女子皇族は未婚のままでも皇室に残れない
皇室経済法には要約すると、
既婚の男性皇族は独立した生計を営むとみなす
未婚は男女とも独立した生計を営まないとみなす
と書かれている。
独立した生計を営むとは当主の事であり、家の維持の為に当主は増額される。
未亡人の妃が独立した生計を営む事については皇室経済法で認める記載が有る。
独立した生計を営めないという事は、当主と生計を一つにする同居の扶養家族という立場でしか皇室にいられないという事。
宮家を相続出来ないという事。
だから、女子の相続を一代限り認める「女性宮家案」が提案されているのだ。
そもそも宮家は、皇位継承の対象となる男子が皇族の身分と位を保持し、相応の生活を得る事を目的としている。
戦前は男子の独立・宮家創設は結婚前、成人が正式な独立・宮家創設のタイミングだった。
自分の家を持ち、独立して始めて一人前と認められた時代。
戦後、結婚が独立・宮家創設のタイミングとなったのは、戸籍制度が結婚によって子供が独立する(籍を抜ける)形に変更されたからだ。
皇室も民法が適用される事になっており、昭和天皇の遺産相続では次男の常陸宮殿下が放棄したと報道された。
三笠宮家の次男の故宜仁親王は、未婚のまま桂宮家を創設した。
皇室経済法では男子も未婚では独立した生計を営まない事になっているが、独立後の住まいは宮内庁が管理する公邸とし、新しく宮邸を建てる事は無く、独立で認められる一時金の支出も抑えられた。
そうした配慮は男子、皇位継承者だからできた事。
当主になれない女子は扶養してくれる当主の存在が不可欠。
という事で、「皇室に居られるのは祖父母や両親の存命中に限られる」と書いた。
皇室経済法
附 則 (昭和二七年二月二九日法律第二号)
1 この法律は、昭和二十七年四月一日から施行する。
2 この法律施行の際既婚者たる親王は、改正後の皇室経済法第六条第三項の適用については、独立の生計を営む親王とみなす。

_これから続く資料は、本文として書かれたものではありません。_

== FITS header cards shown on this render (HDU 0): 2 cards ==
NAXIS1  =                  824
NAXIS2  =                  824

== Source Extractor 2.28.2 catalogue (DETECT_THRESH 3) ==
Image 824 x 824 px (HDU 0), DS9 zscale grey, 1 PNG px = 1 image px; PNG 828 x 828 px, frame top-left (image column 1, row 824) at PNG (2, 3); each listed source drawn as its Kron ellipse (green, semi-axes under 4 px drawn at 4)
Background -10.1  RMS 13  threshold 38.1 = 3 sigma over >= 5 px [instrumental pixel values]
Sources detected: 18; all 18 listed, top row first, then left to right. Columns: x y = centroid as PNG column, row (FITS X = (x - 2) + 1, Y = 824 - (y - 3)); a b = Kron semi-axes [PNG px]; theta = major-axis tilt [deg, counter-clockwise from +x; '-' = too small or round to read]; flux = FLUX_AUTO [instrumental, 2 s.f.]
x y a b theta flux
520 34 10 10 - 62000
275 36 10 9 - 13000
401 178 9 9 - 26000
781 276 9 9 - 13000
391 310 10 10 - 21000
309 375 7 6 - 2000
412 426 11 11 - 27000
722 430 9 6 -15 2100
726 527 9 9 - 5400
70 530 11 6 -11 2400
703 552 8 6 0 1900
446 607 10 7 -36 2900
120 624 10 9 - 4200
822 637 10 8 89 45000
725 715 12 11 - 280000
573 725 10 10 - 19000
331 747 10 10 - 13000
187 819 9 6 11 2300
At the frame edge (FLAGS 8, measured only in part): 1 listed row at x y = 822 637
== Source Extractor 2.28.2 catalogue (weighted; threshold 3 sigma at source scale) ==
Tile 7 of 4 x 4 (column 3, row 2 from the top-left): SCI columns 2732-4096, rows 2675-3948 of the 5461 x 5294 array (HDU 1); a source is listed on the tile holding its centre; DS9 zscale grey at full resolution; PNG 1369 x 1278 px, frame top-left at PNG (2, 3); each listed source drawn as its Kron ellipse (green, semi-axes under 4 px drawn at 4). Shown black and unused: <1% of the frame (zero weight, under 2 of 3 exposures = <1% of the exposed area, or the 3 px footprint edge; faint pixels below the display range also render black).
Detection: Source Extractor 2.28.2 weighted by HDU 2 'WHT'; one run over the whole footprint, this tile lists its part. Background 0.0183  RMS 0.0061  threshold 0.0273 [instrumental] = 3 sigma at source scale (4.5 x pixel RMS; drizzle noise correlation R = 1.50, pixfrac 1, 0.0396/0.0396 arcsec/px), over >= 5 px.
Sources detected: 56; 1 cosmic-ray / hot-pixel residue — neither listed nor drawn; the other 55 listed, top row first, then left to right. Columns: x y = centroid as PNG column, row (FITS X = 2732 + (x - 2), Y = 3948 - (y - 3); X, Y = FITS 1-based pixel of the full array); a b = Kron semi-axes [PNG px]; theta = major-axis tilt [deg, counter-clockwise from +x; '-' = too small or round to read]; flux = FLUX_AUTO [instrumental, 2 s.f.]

3 この法律施行の際未婚者たる親王又は内親王は、改正後の皇室経済法第六条第三項の適用については、独立の生計を営まない親王又は内親王とみなす。
第六条
五 王、王妃及び女王に対しては、それぞれ前各号の親王、親王妃及び内親王に準じて算出した額の十分の七に相当する額の金額とする。